I know this is a bit late in the Sonoma beta-program, but I wanted to ask here, since I got directed here by Apple support, even though it appears I got Sonoma-14.0 release a day before the non-beta users. And/or I want leave a marker for others with the same needs.
I have a 2019 Mac Pro with a dual-port 100GbE ATTO card in it. I run Adobe Premiere, DaVinci Resolve and Autodesk Flame. I would like to do editing and color correcting 4K and 8K frame-based video. 8K video is 4.5GB/sec per DPX stream. (not Gigabit).
I connect to a SMB server which is all flash, and runs SMB-Multichannel. This same NIC in a windows box can run 9GB/sec. but in the MacPro, it gets about 3GB/sec.
if you run netstat, smbutil, or "nettop" (the builtin MacOS utility) it shows only ONE TCP socket talking to my server on port 445. This is the reason it goes no faster than 3GB/sec. Windows shows 8 or 16, whatever I set it to number of RSS channels, and goes full speed of the NIC.

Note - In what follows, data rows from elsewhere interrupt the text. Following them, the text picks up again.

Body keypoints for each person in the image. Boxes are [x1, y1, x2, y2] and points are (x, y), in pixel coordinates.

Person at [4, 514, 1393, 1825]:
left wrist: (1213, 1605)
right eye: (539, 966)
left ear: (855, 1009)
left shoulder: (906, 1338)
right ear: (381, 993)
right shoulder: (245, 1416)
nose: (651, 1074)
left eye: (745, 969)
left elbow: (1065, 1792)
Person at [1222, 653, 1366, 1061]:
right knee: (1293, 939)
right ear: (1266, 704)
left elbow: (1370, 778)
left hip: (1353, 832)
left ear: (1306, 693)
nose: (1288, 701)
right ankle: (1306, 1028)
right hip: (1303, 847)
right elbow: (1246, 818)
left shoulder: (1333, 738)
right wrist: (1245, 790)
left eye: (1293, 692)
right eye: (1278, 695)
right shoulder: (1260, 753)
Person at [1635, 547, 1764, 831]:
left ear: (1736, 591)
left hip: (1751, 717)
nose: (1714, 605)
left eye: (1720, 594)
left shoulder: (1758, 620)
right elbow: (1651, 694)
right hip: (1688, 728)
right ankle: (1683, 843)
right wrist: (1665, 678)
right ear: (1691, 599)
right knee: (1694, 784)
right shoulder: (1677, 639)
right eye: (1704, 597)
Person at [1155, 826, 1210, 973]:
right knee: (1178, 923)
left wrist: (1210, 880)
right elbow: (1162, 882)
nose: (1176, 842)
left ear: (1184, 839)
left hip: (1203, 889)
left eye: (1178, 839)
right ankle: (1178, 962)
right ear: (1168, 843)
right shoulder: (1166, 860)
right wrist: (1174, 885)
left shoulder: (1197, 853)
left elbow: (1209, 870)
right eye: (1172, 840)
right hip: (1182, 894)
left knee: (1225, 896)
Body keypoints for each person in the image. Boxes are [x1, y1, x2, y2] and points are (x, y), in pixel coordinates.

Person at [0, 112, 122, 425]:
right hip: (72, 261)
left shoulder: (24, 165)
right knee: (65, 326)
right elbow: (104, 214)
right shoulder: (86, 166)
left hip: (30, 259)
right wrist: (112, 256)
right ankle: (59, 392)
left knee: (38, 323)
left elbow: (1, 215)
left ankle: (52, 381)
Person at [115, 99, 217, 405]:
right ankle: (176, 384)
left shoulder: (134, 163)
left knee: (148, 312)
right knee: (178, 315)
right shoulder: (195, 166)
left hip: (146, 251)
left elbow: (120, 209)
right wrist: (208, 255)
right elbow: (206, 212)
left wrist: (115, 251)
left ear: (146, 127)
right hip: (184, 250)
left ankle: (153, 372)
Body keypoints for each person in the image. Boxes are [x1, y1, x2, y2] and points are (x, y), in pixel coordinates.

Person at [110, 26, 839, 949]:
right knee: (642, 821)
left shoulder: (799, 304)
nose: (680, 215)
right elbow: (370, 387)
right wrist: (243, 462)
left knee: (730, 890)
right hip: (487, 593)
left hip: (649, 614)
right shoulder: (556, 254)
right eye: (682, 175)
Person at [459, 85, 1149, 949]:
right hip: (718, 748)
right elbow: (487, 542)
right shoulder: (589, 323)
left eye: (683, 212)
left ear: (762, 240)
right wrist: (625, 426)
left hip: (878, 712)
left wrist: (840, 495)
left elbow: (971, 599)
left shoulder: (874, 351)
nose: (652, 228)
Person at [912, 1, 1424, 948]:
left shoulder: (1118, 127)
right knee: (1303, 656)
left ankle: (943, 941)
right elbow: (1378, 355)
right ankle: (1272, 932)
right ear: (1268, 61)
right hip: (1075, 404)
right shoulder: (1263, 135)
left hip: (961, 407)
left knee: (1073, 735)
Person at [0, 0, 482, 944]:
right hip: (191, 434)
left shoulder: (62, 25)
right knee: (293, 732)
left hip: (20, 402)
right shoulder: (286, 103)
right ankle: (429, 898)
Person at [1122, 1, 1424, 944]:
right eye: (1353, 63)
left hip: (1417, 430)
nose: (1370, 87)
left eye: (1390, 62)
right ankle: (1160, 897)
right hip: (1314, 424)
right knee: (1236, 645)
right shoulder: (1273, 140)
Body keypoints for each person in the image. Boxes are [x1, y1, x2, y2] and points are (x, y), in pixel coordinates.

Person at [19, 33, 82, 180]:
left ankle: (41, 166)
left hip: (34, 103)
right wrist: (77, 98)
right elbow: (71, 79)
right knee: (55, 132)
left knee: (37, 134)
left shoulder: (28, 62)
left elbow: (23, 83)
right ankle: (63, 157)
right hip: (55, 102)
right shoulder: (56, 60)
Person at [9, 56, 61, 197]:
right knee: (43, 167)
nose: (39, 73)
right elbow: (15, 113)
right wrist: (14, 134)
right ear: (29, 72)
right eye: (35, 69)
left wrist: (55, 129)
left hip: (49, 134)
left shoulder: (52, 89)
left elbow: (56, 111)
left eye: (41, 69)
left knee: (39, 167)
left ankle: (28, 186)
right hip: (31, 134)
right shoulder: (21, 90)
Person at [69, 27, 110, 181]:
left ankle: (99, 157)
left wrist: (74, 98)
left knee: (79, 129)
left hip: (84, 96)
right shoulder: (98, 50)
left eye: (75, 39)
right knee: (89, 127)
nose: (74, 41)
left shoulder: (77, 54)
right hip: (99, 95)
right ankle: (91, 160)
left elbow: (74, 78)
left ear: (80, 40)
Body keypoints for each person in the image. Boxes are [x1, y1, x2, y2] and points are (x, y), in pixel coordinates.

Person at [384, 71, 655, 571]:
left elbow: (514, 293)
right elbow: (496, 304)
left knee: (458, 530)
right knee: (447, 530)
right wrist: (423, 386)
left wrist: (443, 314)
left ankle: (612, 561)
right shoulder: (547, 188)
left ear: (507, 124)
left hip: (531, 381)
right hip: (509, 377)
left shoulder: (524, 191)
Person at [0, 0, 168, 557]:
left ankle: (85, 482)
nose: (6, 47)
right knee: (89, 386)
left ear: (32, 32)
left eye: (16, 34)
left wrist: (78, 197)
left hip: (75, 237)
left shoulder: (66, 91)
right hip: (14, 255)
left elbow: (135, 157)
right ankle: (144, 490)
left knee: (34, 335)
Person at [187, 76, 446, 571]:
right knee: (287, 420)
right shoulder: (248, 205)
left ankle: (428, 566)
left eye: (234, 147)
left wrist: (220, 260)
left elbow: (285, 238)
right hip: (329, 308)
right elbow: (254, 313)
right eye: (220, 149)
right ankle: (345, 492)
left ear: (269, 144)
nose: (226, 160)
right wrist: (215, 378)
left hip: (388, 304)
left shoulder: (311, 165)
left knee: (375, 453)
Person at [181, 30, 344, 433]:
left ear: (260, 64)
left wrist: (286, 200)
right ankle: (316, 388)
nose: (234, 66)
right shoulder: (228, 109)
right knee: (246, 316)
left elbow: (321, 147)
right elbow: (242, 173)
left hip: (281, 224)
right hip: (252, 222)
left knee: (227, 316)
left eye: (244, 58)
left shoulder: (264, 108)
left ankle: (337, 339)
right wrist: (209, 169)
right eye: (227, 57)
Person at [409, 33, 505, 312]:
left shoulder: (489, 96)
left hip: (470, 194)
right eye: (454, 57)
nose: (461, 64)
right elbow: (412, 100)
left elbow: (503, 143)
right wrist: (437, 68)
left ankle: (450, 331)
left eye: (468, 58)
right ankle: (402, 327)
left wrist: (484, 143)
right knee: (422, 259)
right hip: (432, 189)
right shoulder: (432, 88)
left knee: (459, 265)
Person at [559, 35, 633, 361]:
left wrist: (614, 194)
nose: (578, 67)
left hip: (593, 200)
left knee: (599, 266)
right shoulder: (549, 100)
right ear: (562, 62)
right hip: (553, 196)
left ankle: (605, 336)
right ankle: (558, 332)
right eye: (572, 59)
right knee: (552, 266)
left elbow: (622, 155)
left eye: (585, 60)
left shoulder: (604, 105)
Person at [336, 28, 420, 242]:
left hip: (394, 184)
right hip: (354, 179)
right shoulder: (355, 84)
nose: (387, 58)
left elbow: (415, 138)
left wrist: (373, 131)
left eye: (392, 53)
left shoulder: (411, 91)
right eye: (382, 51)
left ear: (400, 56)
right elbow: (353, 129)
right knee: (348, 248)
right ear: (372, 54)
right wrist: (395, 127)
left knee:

When is MacOS SMB-Multi-channel going to be multi-channel on one NIC port and perform at 8 or 9 GB/sec for a 100Gbit Nic? Nobody wants SMB-MC for "active/passive backup" they want it to go FAST.
To prove it is single channel you see only one line:
Mac-Pro ~ % netstat -an | grep 445
tcp4 0 0 172.200.5.77.49309 172.200.203.5.445 ESTABLISHED
Mac-Pro ~ % smbutil multichannel -a
Session: /Volumes/rob-smb
Info: Setup Time: 2023-09-25 18:09:01, Multichannel ON: yes, Reconnect Count: 0
Total RX Bytes: 72216 (Packets: 193)
Total TX Bytes: 52051 (Packets: 193)
id client IF server IF state server ip port speed
========================================================================================================================
M 0 en8 (Ethernet) 16 7 (RSS_0) [session active ] 172.200.203.5 445 100.0 Gb
Server NIC:
name: NA, idx: 7, type: NA, speed 100.0 Gb, state connected
ip_addr: 172.200.203.5
capabilities: RSS_CAPABLE
...see that last line? I would think RSS_CAPABLE means I should be able to connect with multiple SMB channels up to the number of RSS channels configured on the NIC.
iperf2 gets > 80Gbit/sec on this 100Gbit ATTO Fastframe with 8 flows (-P 8). So it's not an under-performing network.
The results are with or without any "third party ATTO drivers", so please don't blame it on them, because the MacOS mlx5 driver performs the same. It's the SMB client in Big Sur, Catalina, Ventura, Sonoma, which seems to be incomplete.